▶ CONSIGNE: Prolongez le texte consacré à la place Stanislas de Nancy en reprenant juste après sa dernière phrase.

▶ BLOC DE TEXTE:
================================

Photo personnelle/ Lylette Gabrysiak, CC BY-SA

Lylette Lacôte-Gabrysiak, Université de Lorraine; Adeline Florimond-Clerc, Université de Lorraine et Cécile Bando, Université de Lorraine

Lors de la journée d’étude « les Bobines de l’Est », quelques secondes d’un film tourné à Nancy à la fin du XIXe siècle par l’un des frères Lumière – ou l’un de leurs techniciens – montre un plan fixe de la place Stanislas. Il est émouvant de voir ces passants, hommes, femmes, enfants, ces voitures hippomobiles sur cette place si semblable à ce qu’elle est aujourd’hui. Lieu symbolique de la ville, c’est au cours d’une étude sur la culture à Nancy que nous avons pu découvrir ce que représente la « place Stan » pour les Nancéiens d’aujourd’hui.

Cette étude qui porte plus largement sur la perception par les habitants de Nancy de la culture dans leur ville a été réalisée suite à un contrat de recherche avec la municipalité. Elle nous a permis de constater à quel point les habitants étaient attachés à leur patrimoine architectural. Située dans le nord-est de la France, Nancy est une ville étudiante (35 000 étudiants sur les 100 000 habitants) et plutôt bourgeoise, loin des cités ouvrières de la vallée de la Fensch. La place Stanislas et son prolongement XVIIIe siècle (place de la Carrière et place d’Alliance), inscrits au patrimoine mondial de l’Unesco en 1983, est certainement l’image de Nancy la plus connue au niveau national comme international. On peut ajouter au patrimoine architectural local des demeures de l’École de Nancy disséminées dans la cité.

================================

▶ Entrées d'éléments encadrés:
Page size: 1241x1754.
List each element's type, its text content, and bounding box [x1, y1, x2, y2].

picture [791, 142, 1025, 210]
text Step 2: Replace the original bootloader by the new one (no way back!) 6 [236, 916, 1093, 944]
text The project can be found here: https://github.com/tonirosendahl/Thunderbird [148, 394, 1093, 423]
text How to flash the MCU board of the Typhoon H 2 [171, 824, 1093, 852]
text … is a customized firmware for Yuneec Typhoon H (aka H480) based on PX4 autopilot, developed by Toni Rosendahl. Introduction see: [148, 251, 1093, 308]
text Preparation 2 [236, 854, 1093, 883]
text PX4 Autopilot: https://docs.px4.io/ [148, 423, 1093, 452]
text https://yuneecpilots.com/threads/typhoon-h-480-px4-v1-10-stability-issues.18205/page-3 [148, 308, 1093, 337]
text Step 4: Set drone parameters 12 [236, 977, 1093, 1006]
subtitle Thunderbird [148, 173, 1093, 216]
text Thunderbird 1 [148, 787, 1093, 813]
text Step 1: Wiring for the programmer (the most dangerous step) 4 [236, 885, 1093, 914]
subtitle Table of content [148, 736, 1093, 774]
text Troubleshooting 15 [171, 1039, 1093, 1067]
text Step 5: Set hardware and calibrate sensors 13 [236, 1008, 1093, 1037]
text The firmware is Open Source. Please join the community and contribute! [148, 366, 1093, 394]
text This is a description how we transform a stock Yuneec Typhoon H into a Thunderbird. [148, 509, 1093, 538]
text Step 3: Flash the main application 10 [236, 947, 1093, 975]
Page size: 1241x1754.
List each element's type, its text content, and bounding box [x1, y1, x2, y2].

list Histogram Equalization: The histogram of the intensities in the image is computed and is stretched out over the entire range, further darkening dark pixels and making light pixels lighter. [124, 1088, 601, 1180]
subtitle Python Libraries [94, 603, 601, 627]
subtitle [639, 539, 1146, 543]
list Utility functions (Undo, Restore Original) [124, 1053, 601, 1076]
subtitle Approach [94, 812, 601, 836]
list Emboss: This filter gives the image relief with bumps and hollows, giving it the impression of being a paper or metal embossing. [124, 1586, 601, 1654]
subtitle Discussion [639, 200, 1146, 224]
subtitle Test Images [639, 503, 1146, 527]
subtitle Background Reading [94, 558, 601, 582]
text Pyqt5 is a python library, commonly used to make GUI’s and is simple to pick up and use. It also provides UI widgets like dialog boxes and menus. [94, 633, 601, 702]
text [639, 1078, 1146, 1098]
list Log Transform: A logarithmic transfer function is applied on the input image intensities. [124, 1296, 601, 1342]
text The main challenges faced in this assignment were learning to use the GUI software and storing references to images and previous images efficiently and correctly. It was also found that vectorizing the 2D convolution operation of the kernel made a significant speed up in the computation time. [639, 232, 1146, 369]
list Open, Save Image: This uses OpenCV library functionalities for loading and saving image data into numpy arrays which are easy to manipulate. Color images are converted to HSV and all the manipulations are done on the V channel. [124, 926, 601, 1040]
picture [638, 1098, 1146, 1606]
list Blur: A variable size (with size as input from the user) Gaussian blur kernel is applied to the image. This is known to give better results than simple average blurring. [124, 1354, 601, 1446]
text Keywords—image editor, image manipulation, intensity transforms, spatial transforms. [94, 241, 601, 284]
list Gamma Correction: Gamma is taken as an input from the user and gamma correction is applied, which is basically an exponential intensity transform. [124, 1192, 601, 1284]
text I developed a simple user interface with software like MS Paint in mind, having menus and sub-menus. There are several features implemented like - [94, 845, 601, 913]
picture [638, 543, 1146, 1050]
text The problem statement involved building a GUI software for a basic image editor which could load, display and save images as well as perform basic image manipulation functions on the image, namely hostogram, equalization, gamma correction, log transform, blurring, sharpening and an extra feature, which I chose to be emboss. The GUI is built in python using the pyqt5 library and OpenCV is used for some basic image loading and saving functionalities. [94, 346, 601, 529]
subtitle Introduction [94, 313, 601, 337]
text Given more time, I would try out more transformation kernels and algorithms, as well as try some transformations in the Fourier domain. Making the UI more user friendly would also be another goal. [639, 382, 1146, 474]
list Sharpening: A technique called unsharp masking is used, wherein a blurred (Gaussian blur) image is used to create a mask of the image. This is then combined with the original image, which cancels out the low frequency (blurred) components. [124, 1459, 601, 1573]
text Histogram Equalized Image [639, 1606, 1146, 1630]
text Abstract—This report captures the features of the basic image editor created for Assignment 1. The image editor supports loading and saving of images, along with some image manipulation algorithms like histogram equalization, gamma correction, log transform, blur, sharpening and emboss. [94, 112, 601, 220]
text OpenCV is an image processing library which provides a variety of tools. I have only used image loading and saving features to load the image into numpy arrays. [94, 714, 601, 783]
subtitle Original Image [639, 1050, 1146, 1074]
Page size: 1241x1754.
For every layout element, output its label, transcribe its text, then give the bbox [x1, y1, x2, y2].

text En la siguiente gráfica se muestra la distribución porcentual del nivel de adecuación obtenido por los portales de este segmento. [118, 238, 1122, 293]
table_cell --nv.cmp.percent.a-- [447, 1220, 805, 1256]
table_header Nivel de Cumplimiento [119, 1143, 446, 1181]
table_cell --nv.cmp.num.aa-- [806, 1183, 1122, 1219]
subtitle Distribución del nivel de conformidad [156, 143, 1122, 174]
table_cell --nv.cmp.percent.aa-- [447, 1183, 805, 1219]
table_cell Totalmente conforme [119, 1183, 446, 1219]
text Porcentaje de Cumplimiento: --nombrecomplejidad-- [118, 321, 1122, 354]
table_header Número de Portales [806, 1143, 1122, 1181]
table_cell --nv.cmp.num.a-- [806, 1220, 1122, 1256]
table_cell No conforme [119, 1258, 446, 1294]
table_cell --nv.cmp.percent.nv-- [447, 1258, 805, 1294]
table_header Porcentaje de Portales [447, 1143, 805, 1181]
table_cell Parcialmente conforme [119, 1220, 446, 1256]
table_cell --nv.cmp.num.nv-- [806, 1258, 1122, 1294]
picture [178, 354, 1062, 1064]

================================

▶ RÉPONSE:
Une place plébiscitée

Lors de cette enquête auprès des habitants, il était demandé aux personnes interrogées ce qui, selon elles, symbolisait le mieux la ville. Sans surprise, la place Stanislas a été la plus citée par 67,2 % des Nancéiens interrogés. Nulle recherche d’originalité pour les habitants par une valorisation de monuments plus confidentiels mais une reconnaissance, au contraire, de la prévalence de la place Stanislas comme image de leur ville. On aurait pu en déduire que les personnes interrogées sont conscientes de la notoriété de la Place et qu’elles ne font que citer ce qui est, effectivement, l’image la plus connue de Nancy.

Toutefois la réalisation d’entretiens complémentaires permet de dépasser ce constat pour en faire un autre : les habitants de Nancy sont fiers de leur Place et leur attachement est entretenu par l’usage régulier qu’ils en font. En effet, cette place opère comme un lieu incontournable de la ville, associée aux moments exceptionnels, comme aux plus quotidiens.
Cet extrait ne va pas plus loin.